#### [THE PROBLEM]
Search the data for the word "entfernt" and copy each line that has it.

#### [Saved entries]
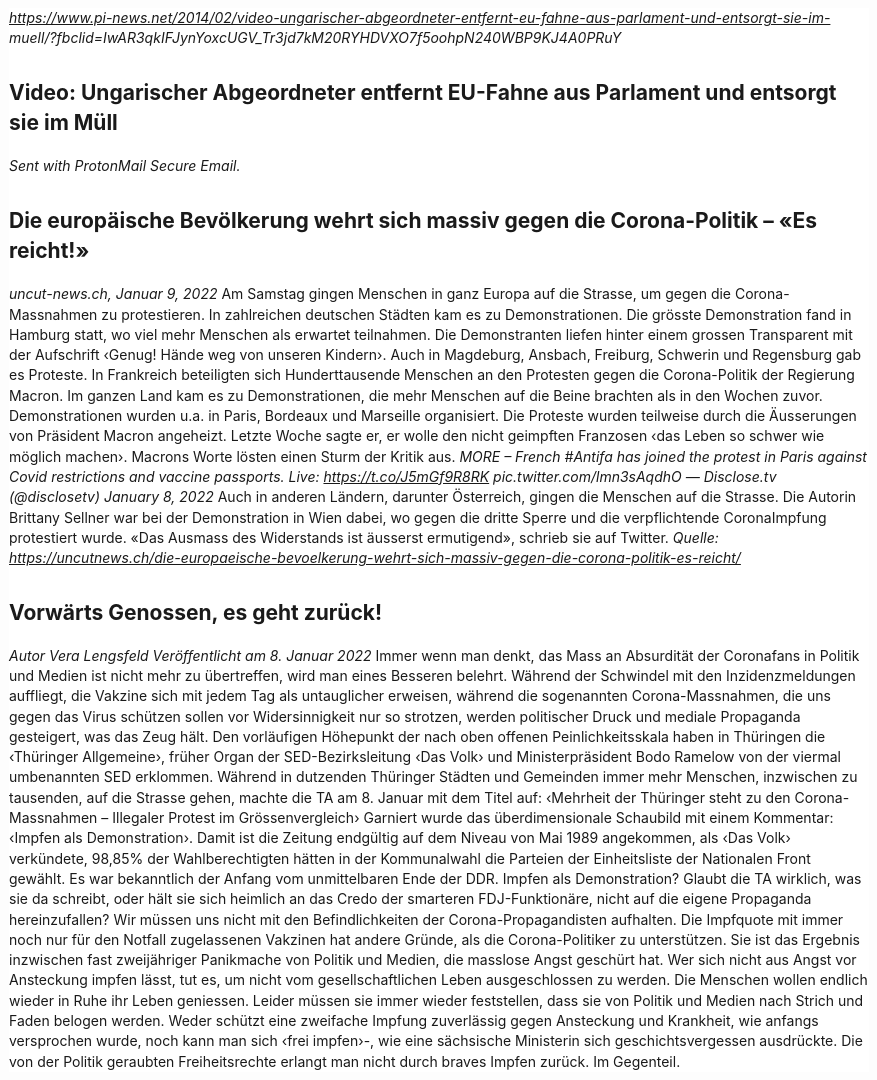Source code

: _https://www.pi-news.net/2014/02/video-ungarischer-abgeordneter-entfernt-eu-fahne-aus-parlament-und-entsorgt-sie-im-_ _muell/?fbclid=IwAR3qkIFJynYoxcUGV_Tr3jd7kM20RYHDVXO7f5oohpN240WBP9KJ4A0PRuY_
## Video: Ungarischer Abgeordneter entfernt EU-Fahne aus Parlament und entsorgt sie im Müll
_Sent with ProtonMail Secure Email._
## Die europäische Bevölkerung wehrt sich massiv gegen die Corona-Politik – «Es reicht!»
_uncut-news.ch, Januar 9, 2022_ Am Samstag gingen Menschen in ganz Europa auf die Strasse, um gegen die Corona-Massnahmen zu protestieren. In zahlreichen deutschen Städten kam es zu Demonstrationen. Die grösste Demonstration fand in Hamburg statt, wo viel mehr Menschen als erwartet teilnahmen.
Die Demonstranten liefen hinter einem grossen Transparent mit der Aufschrift ‹Genug! Hände weg von unseren Kindern›. Auch in Magdeburg, Ansbach, Freiburg, Schwerin und Regensburg gab es Proteste.
In Frankreich beteiligten sich Hunderttausende Menschen an den Protesten gegen die Corona-Politik der Regierung Macron. Im ganzen Land kam es zu Demonstrationen, die mehr Menschen auf die Beine brachten als in den Wochen zuvor. Demonstrationen wurden u.a. in Paris, Bordeaux und Marseille organisiert. Die Proteste wurden teilweise durch die Äusserungen von Präsident Macron angeheizt. Letzte Woche sagte er, er wolle den nicht geimpften Franzosen ‹das Leben so schwer wie möglich machen›. Macrons Worte lösten einen Sturm der Kritik aus.
_MORE – French #Antifa has joined the protest in Paris against Covid restrictions and vaccine passports._ _Live: https://t.co/J5mGf9R8RK pic.twitter.com/lmn3sAqdhO_ _— Disclose.tv (@disclosetv) January 8, 2022_ Auch in anderen Ländern, darunter Österreich, gingen die Menschen auf die Strasse. Die Autorin Brittany Sellner war bei der Demonstration in Wien dabei, wo gegen die dritte Sperre und die verpflichtende CoronaImpfung protestiert wurde. «Das Ausmass des Widerstands ist äusserst ermutigend», schrieb sie auf Twitter. _Quelle: https://uncutnews.ch/die-europaeische-bevoelkerung-wehrt-sich-massiv-gegen-die-corona-politik-es-reicht/_
## Vorwärts Genossen, es geht zurück!
_Autor Vera Lengsfeld Veröffentlicht am 8. Januar 2022_ Immer wenn man denkt, das Mass an Absurdität der Coronafans in Politik und Medien ist nicht mehr zu übertreffen, wird man eines Besseren belehrt. Während der Schwindel mit den Inzidenzmeldungen auffliegt, die Vakzine sich mit jedem Tag als untauglicher erweisen, während die sogenannten Corona-Massnahmen, die uns gegen das Virus schützen sollen vor Widersinnigkeit nur so strotzen, werden politischer Druck und mediale Propaganda gesteigert, was das Zeug hält.
Den vorläufigen Höhepunkt der nach oben offenen Peinlichkeitsskala haben in Thüringen die ‹Thüringer Allgemeine›, früher Organ der SED-Bezirksleitung ‹Das Volk› und Ministerpräsident Bodo Ramelow von der viermal umbenannten SED erklommen. Während in dutzenden Thüringer Städten und Gemeinden immer mehr Menschen, inzwischen zu tausenden, auf die Strasse gehen, machte die TA am 8. Januar mit dem Titel auf: ‹Mehrheit der Thüringer steht zu den Corona-Massnahmen – Illegaler Protest im Grössenvergleich› Garniert wurde das überdimensionale Schaubild mit einem Kommentar: ‹Impfen als Demonstration›. Damit ist die Zeitung endgültig auf dem Niveau von Mai 1989 angekommen, als ‹Das Volk› verkündete, 98,85% der Wahlberechtigten hätten in der Kommunalwahl die Parteien der Einheitsliste der Nationalen Front gewählt. Es war bekanntlich der Anfang vom unmittelbaren Ende der DDR.
Impfen als Demonstration? Glaubt die TA wirklich, was sie da schreibt, oder hält sie sich heimlich an das Credo der smarteren FDJ-Funktionäre, nicht auf die eigene Propaganda hereinzufallen? Wir müssen uns nicht mit den Befindlichkeiten der Corona-Propagandisten aufhalten.
Die Impfquote mit immer noch nur für den Notfall zugelassenen Vakzinen hat andere Gründe, als die Corona-Politiker zu unterstützen. Sie ist das Ergebnis inzwischen fast zweijähriger Panikmache von Politik und Medien, die masslose Angst geschürt hat. Wer sich nicht aus Angst vor Ansteckung impfen lässt, tut es, um nicht vom gesellschaftlichen Leben ausgeschlossen zu werden. Die Menschen wollen endlich wieder in Ruhe ihr Leben geniessen. Leider müssen sie immer wieder feststellen, dass sie von Politik und Medien nach Strich und Faden belogen werden. Weder schützt eine zweifache Impfung zuverlässig gegen Ansteckung und Krankheit, wie anfangs versprochen wurde, noch kann man sich ‹frei impfen›-, wie eine sächsische Ministerin sich geschichtsvergessen ausdrückte. Die von der Politik geraubten Freiheitsrechte erlangt man nicht durch braves Impfen zurück. Im Gegenteil.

#### [FINISHED EXERCISE]
: _https://www.pi-news.net/2014/02/video-ungarischer-abgeordneter-entfernt-eu-fahne-aus-parlament-und-entsorgt-sie-im-_ _muell/?fbclid=IwAR3qkIFJynYoxcUGV_Tr3jd7kM20RYHDVXO7f5oohpN240WBP9KJ4A0PRuY_
## Video: Ungarischer Abgeordneter entfernt EU-Fahne aus Parlament und entsorgt sie im Müll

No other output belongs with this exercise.